• **PAGE EXCERPT**:
>>>
Re: A searchable datastructure for represeting attributes?

From: --CELKO-- <71062.1056_at_compuserve.com>
Date: 27 Feb 2002 15:28:30 -0800
Message-ID: <c0d87ec0.0202271528.250fb92a_at_posting.google.com>


The short answer is "No" and the long answer is that you are committing what I call "The OO Programmer's Mistakes" now that I have had to clean it up a few times. Your first approach is a META-DATABASE model trying to wedge itself into a DATABASE. It just don't work!! And I get $1500 to $2000 per day to tell your boss this when it falls apart -- before we start replacing the entire schema. In my experience, the collapse starts about 1-2 years after deployment -- when the database starts to get big.

The (object_id, attribute, value) model soon becomes the (object_id, attribute, value, unit_of_measure) model, which further mutates as more and morde meta-data columns are added. Every typo becomes a new attribute. American cars have 'color' and afre mesured in English units, but British cars have 'colour' and are measured in metric units, and then there is a 'clr' floating around as an orphan, etc.)

Or the typos become unverifiable values for an attribute. Look at this check clause:

CREATE TABLE Cars
(...
 weight DECIMAL(8,2) NOT NULL -- unit is pounds

        CHECK(weight BETWEEN 1000.00 AND 5000.00),   ...

I have a specific attribute upon which to hang a constraint. Nowq try that with your firt model:

CREATE TABLE Things
(thing_name VARCHAR(255) NOT NULL,
 attribute VARCHAR(255) NOT NULL,
 value VARCHAR(255) NOT NULL,
 CHECK ((CAST (value AS DECIMAL(8,2)

         BETWEEN 1000.00 AND 5000.00)
        AND attribute = 'weight'
        AND thing_name = 'car'),

  << insert hundreds of check() constriants here >>,  PRIMARY KEY (thing_name, attribute));

and don't for get to add error handling for a failed CAST() statement, when someone keys in (weight = 'Thursday').

Since value can be any possible datatype, your model has to force it into the most general datatype -- usually the longest VARCHAR(n) in the SQL engine -- then convert it to numeric or data datatypes for calculations. Sure hope everyone almosts used the same conversion; it would realllly screw you up if one guy used CAST (value AS INTEGER), or CAST (value AS DECIMAL (8,1), or CAST (value AS FLOAT), etc.
<<<
• **EXCERPTED DATA**:
>>>
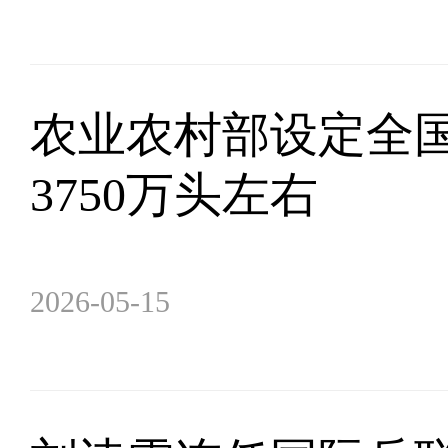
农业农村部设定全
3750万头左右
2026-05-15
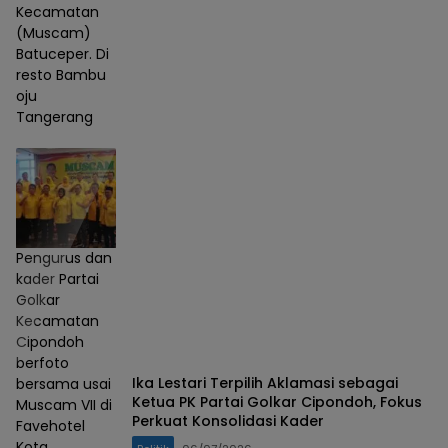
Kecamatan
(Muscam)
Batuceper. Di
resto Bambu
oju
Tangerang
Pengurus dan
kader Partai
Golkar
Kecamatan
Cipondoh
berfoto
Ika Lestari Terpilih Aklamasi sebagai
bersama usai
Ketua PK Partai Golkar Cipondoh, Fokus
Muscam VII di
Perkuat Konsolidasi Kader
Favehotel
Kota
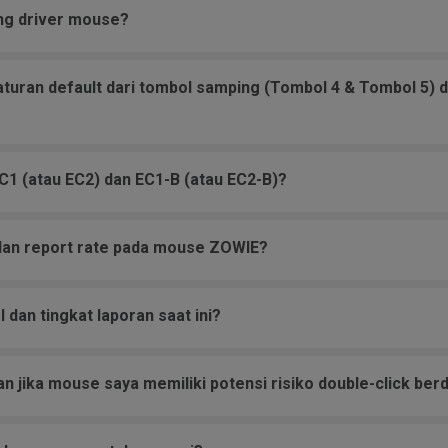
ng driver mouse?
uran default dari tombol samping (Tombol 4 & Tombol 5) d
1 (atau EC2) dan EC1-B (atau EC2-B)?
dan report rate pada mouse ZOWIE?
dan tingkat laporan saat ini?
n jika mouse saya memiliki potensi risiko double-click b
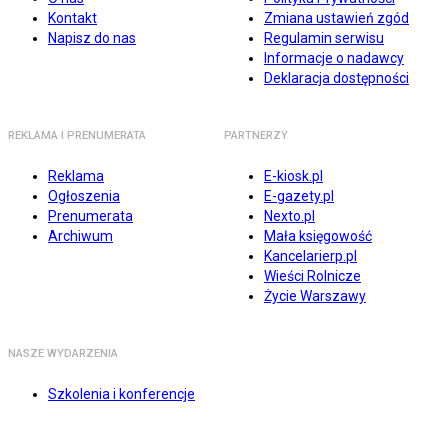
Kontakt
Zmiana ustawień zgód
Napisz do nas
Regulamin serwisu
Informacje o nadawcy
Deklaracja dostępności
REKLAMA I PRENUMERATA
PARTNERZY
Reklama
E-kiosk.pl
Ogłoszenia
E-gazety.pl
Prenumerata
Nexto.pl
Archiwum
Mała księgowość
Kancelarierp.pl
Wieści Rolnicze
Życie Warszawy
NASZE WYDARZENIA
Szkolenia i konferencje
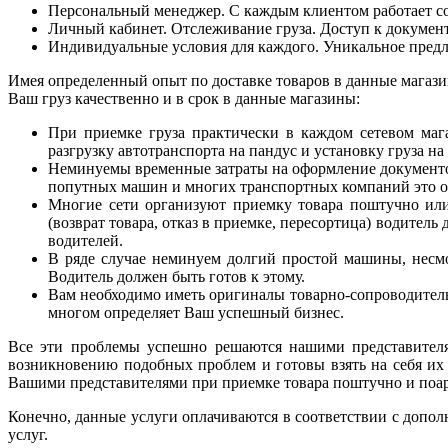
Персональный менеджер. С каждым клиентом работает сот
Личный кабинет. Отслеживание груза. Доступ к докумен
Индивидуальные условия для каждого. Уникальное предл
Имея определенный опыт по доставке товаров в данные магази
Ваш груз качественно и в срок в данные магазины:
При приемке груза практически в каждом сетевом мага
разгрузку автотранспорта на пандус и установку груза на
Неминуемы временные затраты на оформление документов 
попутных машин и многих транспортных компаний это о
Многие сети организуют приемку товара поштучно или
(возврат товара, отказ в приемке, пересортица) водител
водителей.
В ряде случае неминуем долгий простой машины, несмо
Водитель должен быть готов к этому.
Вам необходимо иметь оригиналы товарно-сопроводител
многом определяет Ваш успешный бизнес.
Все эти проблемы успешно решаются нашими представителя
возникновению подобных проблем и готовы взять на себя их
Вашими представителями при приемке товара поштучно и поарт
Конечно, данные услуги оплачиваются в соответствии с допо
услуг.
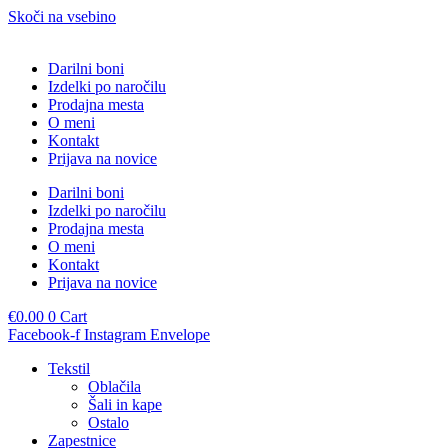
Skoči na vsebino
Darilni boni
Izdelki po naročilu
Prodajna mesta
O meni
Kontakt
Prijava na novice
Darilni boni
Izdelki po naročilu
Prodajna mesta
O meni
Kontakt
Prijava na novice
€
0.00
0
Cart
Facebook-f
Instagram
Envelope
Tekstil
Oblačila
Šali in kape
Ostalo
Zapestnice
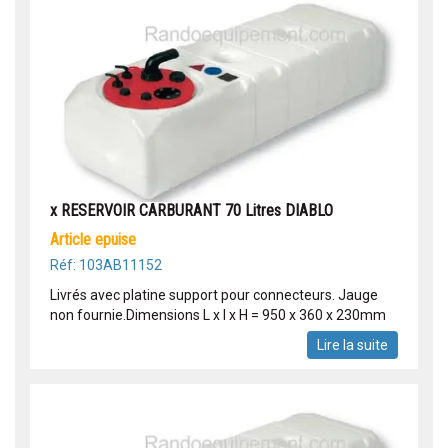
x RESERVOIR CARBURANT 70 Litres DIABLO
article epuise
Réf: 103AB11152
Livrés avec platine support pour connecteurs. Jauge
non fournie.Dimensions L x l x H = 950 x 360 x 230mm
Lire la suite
<<<
>>>
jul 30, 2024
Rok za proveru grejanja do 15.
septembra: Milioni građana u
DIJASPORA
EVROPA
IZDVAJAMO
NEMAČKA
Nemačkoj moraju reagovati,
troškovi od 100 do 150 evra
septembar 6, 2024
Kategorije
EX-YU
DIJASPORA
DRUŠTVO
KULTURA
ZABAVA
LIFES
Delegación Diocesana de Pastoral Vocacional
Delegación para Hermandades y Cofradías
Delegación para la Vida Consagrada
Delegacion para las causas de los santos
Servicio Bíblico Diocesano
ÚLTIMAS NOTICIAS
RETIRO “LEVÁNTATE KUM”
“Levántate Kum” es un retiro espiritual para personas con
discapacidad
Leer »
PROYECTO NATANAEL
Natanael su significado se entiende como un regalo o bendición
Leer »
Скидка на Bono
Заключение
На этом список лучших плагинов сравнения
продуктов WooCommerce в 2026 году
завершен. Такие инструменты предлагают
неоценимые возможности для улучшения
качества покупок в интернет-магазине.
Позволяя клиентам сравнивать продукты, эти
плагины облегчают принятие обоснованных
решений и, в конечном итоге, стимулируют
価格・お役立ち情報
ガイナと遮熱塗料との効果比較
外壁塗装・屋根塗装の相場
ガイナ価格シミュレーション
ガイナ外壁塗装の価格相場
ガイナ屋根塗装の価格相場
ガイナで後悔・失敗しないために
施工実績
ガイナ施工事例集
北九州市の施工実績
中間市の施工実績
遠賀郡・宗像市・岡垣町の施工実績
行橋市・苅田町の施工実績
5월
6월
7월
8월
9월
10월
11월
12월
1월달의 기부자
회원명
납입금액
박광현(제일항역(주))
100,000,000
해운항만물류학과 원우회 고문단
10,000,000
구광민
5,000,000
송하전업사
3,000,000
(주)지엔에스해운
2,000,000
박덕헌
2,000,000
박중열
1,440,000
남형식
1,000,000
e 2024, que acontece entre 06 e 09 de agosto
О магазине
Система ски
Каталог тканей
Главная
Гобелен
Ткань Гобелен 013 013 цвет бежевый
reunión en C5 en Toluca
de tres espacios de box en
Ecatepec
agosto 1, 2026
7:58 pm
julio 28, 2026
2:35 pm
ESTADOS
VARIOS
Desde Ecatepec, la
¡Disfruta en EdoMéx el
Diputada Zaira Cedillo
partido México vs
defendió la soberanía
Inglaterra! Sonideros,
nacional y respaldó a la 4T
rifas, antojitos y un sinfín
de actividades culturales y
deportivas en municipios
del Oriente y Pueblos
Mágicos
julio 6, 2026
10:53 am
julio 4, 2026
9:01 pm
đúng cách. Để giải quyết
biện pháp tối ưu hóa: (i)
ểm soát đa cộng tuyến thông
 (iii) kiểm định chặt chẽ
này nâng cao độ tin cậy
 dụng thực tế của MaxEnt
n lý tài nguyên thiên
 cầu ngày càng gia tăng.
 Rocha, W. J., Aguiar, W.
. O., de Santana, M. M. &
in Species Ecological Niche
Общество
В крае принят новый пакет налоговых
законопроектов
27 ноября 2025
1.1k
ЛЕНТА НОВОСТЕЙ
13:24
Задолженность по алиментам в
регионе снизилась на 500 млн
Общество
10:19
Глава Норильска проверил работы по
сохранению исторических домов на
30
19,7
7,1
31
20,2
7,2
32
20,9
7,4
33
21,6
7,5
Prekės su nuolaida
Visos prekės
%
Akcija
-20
<<<
>>>
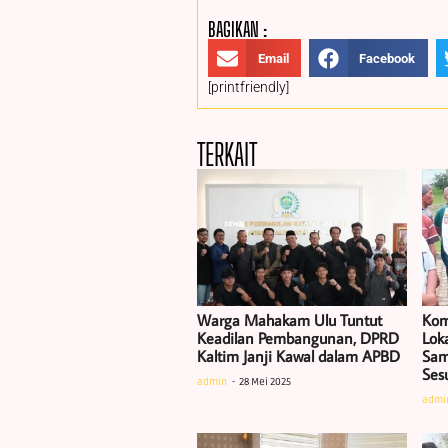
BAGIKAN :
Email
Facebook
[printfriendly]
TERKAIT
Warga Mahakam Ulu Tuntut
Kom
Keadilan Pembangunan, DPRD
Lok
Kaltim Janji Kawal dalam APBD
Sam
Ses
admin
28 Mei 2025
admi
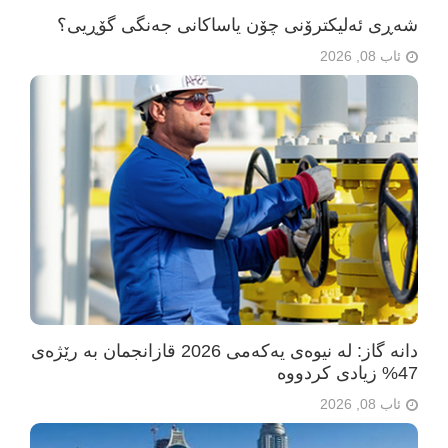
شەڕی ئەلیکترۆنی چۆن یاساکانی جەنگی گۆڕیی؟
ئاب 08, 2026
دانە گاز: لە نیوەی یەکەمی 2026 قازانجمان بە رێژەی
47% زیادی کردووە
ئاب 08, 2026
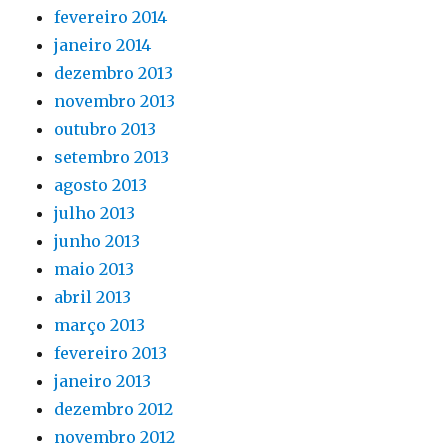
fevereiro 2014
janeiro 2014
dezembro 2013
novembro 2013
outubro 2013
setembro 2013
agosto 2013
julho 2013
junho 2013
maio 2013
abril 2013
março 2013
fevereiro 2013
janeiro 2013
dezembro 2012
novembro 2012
<<<
• **REQUIRED TASKS**:
A. Using only the database post, decide whether each statement agrees with it. For each one, answer yes or no and quote the words from the post that settle it.
(i) The author says the collapse usually begins about one to two years after deployment.
(ii) The author says the value column must be forced into the most specific datatype available.
(iii) In the Cars table, weight is recorded in kilograms.
B. Continue the database post from the end of its last sentence, keeping the same voice and subject.

• **ANSWERS PER TASK**:
A.
(i) Yes: "In my experience, the collapse starts about 1-2 years after deployment -- when the database starts to get big."
(ii) No: "your model has to force it into the most general datatype -- usually the longest VARCHAR(n) in the SQL engine"
(iii) No: "weight DECIMAL(8,2) NOT NULL -- unit is pounds"

B.
The problem is that OO people think that a table is an object instance or a class. Ther was a post on the SQL Server newsgroup last year from a guy who wanted to create and drop a table for each shopping cart on a website. We talked him out of it. A domain is a class.

What you are trying to do is drive nails with a screw driver. Wrong tool.

>> ... The problem is that in our case is 2-fold:

  1. the attribute keys change frequently and on the fly (ie when the application is running) so "alter table drop/add column" is not practical when the table is large. <<

Attributes do not have keys; keys are a speical case of an attribute. That statement makes no sense. But if you mean that you want to allow users to re-design your database on the fly, then you failed to provide a good data model and need to start over.

>> 2) There are many, many attributes (~500) and only 3 or 4 at most
are set
for any given object. <<

Object? Relational databases store entities and relationships, not object!! See what I mean about your mindset being OO? But let's look at this for a minute. You are telling me that each entity in your database has 3-4 attributes?? At least one of them has to be the primary key or you don't have a table at all. While it is possible, it does not sound very likely.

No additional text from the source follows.